Individuals with generalized anxiety disorder, compared to those with depression, were less likely to use negations (e.g., no, don’t, nothing). On the surface, this finding can seem puzzling. However, we must remember that a greater use of negation in research interviews could suggest a tendency to deny problems. Therefore, a lack of negations likely indicates anxious people sharing more problems with the interviewer. And anxious people indeed have more problems to share, since the data showed they had more comorbid diagnoses than did those with depression alone.

The authors add that the “relationships of conjunctions (which may also index talking about problems) and interrogatives (perhaps reflecting searching for answers) with anxiety (before controlling for depression) provide further evidence that anxiety is expressed via discussing problems.”

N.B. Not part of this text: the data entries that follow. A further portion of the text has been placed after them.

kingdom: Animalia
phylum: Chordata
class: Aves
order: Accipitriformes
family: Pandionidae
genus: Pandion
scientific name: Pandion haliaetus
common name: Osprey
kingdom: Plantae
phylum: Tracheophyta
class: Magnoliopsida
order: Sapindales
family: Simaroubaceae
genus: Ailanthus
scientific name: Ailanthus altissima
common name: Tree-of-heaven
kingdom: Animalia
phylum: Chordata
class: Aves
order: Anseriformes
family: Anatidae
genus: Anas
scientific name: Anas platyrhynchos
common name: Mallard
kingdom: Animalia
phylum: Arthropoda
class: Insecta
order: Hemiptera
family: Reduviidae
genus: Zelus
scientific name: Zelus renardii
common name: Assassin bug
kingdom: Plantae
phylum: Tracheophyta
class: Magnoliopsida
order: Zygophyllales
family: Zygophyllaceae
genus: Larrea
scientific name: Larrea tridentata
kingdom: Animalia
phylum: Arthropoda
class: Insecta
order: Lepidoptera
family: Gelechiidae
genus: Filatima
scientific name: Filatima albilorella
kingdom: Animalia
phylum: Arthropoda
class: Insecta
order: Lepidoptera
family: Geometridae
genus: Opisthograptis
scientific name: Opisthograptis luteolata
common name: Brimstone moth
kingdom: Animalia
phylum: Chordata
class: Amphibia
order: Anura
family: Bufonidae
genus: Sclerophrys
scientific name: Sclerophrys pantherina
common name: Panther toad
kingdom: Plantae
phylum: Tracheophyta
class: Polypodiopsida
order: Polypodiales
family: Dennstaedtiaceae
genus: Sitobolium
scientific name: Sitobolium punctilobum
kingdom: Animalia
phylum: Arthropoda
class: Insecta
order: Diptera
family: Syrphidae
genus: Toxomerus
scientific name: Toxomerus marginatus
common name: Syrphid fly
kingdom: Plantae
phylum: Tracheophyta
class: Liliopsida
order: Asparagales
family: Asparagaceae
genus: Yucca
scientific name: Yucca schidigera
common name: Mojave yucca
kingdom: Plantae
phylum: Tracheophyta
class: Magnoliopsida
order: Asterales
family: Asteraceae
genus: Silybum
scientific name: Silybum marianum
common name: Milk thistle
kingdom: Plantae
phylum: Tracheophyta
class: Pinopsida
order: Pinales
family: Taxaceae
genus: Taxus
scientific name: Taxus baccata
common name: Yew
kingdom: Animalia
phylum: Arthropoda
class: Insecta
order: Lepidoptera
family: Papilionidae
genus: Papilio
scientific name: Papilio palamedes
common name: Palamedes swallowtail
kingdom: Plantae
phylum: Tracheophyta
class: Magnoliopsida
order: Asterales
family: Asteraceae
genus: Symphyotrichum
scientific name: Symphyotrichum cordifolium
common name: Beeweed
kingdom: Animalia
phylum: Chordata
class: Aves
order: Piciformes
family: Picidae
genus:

Language features more specific to anxiety were:

  • Lack of negation words (not, nothing)
  • Greater use of negative emotion words (pain, difficult)
  • Unique emotional language markers (anxiety, stress)

Language markers more specific to depression were:

  • I-usage (I, me)
  • Sadness words (lost, alone)
  • Fewer positive emotion words (love, care)

To summarize, it is through talking about their recent problems and life difficulties that people express anxiety. In contrast, people express depression by sharing their internal feelings and experiences.